PROBLEM REQUIREMENTS ->
I'd like the entries that follow repeated exactly, with the pictures left out.

(Page images and extracted text)
----------

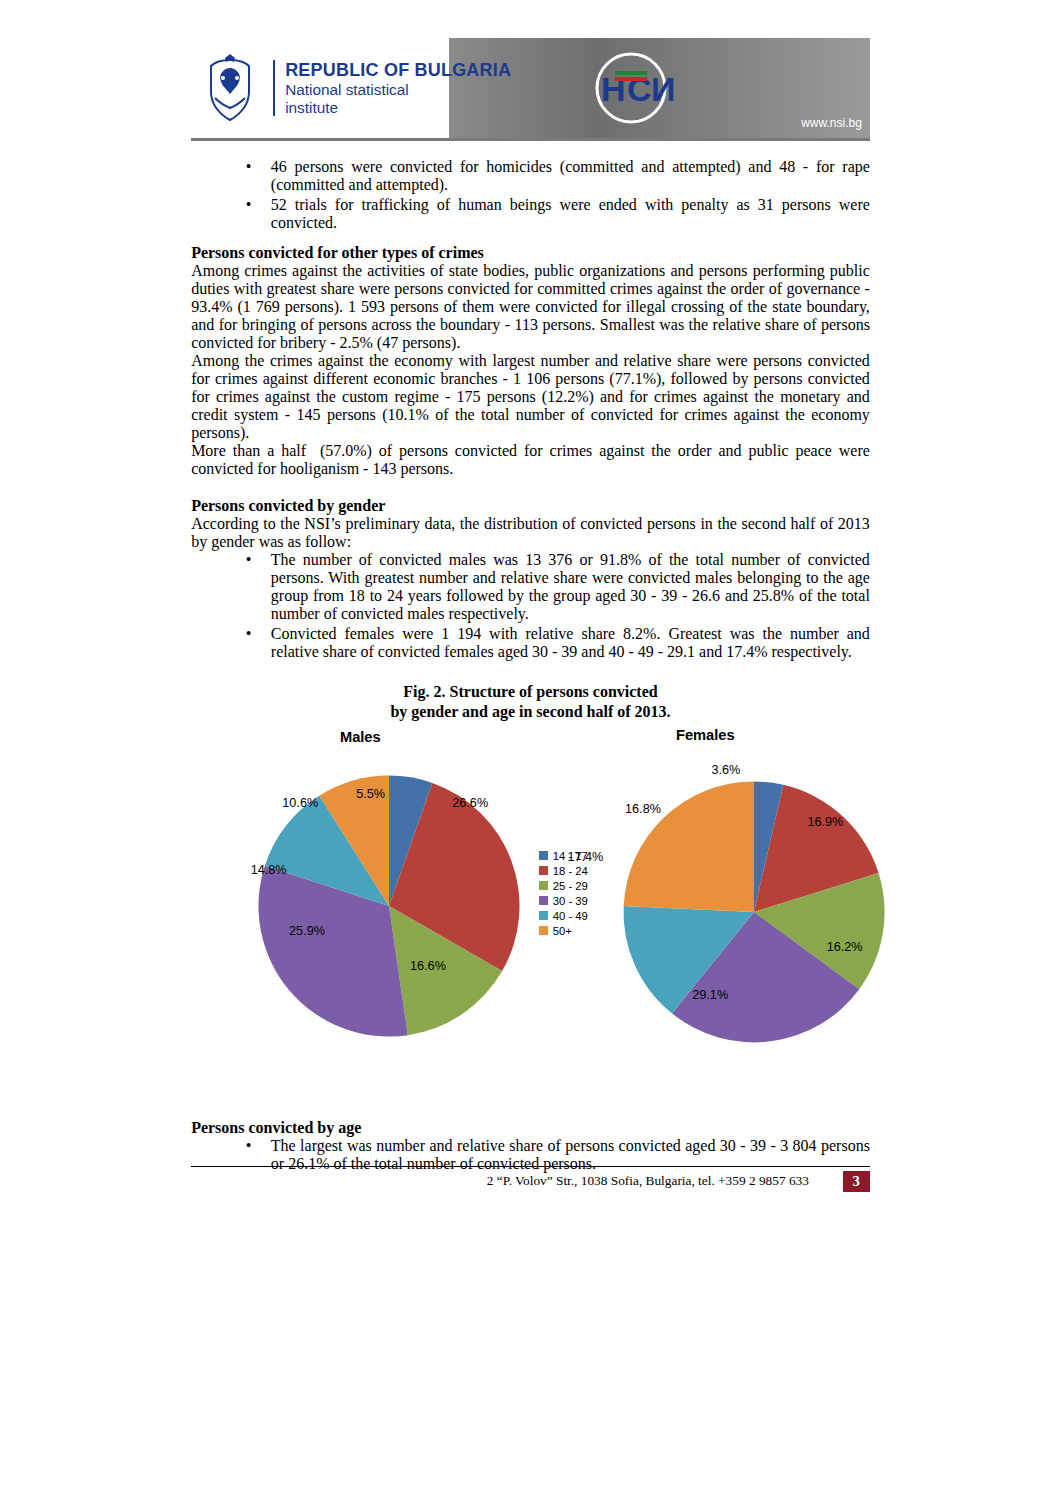REPUBLIC OF BULGARIA
National statistical
institute
Н С И
www.nsi.bg
46 persons were convicted for homicides (committed and attempted) and 48 - for rape (committed and attempted).
52 trials for trafficking of human beings were ended with penalty as 31 persons were convicted.
Persons convicted for other types of crimes
Among crimes against the activities of state bodies, public organizations and persons performing public duties with greatest share were persons convicted for committed crimes against the order of governance - 93.4% (1 769 persons). 1 593 persons of them were convicted for illegal crossing of the state boundary, and for bringing of persons across the boundary - 113 persons. Smallest was the relative share of persons convicted for bribery - 2.5% (47 persons).
Among the crimes against the economy with largest number and relative share were persons convicted for crimes against different economic branches - 1 106 persons (77.1%), followed by persons convicted for crimes against the custom regime - 175 persons (12.2%) and for crimes against the monetary and credit system - 145 persons (10.1% of the total number of convicted for crimes against the economy persons).
More than a half (57.0%) of persons convicted for crimes against the order and public peace were convicted for hooliganism - 143 persons.
Persons convicted by gender
According to the NSI’s preliminary data, the distribution of convicted persons in the second half of 2013 by gender was as follow:
The number of convicted males was 13 376 or 91.8% of the total number of convicted persons. With greatest number and relative share were convicted males belonging to the age group from 18 to 24 years followed by the group aged 30 - 39 - 26.6 and 25.8% of the total number of convicted males respectively.
Convicted females were 1 194 with relative share 8.2%. Greatest was the number and relative share of convicted females aged 30 - 39 and 40 - 49 - 29.1 and 17.4% respectively.
Fig. 2. Structure of persons convicted
by gender and age in second half of 2013.
Males
Females
5.5%
26.6%
16.6%
25.9%
14.8%
10.6%
14 - 17
18 - 24
25 - 29
30 - 39
40 - 49
50+
3.6%
16.9%
16.2%
29.1%
17.4%
16.8%
Persons convicted by age
The largest was number and relative share of persons convicted aged 30 - 39 - 3 804 persons or 26.1% of the total number of convicted persons.
2 “P. Volov” Str., 1038 Sofia, Bulgaria, tel. +359 2 9857 633
3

----------

RESPONSE FOR THIS EXERCISE ->
REPUBLIC OF BULGARIA
National statistical
institute
Н С И
www.nsi.bg
46 persons were convicted for homicides (committed and attempted) and 48 - for rape (committed and attempted).
52 trials for trafficking of human beings were ended with penalty as 31 persons were convicted.
Persons convicted for other types of crimes
Among crimes against the activities of state bodies, public organizations and persons performing public duties with greatest share were persons convicted for committed crimes against the order of governance - 93.4% (1 769 persons). 1 593 persons of them were convicted for illegal crossing of the state boundary, and for bringing of persons across the boundary - 113 persons. Smallest was the relative share of persons convicted for bribery - 2.5% (47 persons).
Among the crimes against the economy with largest number and relative share were persons convicted for crimes against different economic branches - 1 106 persons (77.1%), followed by persons convicted for crimes against the custom regime - 175 persons (12.2%) and for crimes against the monetary and credit system - 145 persons (10.1% of the total number of convicted for crimes against the economy persons).
More than a half (57.0%) of persons convicted for crimes against the order and public peace were convicted for hooliganism - 143 persons.
Persons convicted by gender
According to the NSI’s preliminary data, the distribution of convicted persons in the second half of 2013 by gender was as follow:
The number of convicted males was 13 376 or 91.8% of the total number of convicted persons. With greatest number and relative share were convicted males belonging to the age group from 18 to 24 years followed by the group aged 30 - 39 - 26.6 and 25.8% of the total number of convicted males respectively.
Convicted females were 1 194 with relative share 8.2%. Greatest was the number and relative share of convicted females aged 30 - 39 and 40 - 49 - 29.1 and 17.4% respectively.
Fig. 2. Structure of persons convicted
by gender and age in second half of 2013.
Males
Females
5.5%
26.6%
16.6%
25.9%
14.8%
10.6%
14 - 17
18 - 24
25 - 29
30 - 39
40 - 49
50+
3.6%
16.9%
16.2%
29.1%
17.4%
16.8%
Persons convicted by age
The largest was number and relative share of persons convicted aged 30 - 39 - 3 804 persons or 26.1% of the total number of convicted persons.
2 “P. Volov” Str., 1038 Sofia, Bulgaria, tel. +359 2 9857 633
3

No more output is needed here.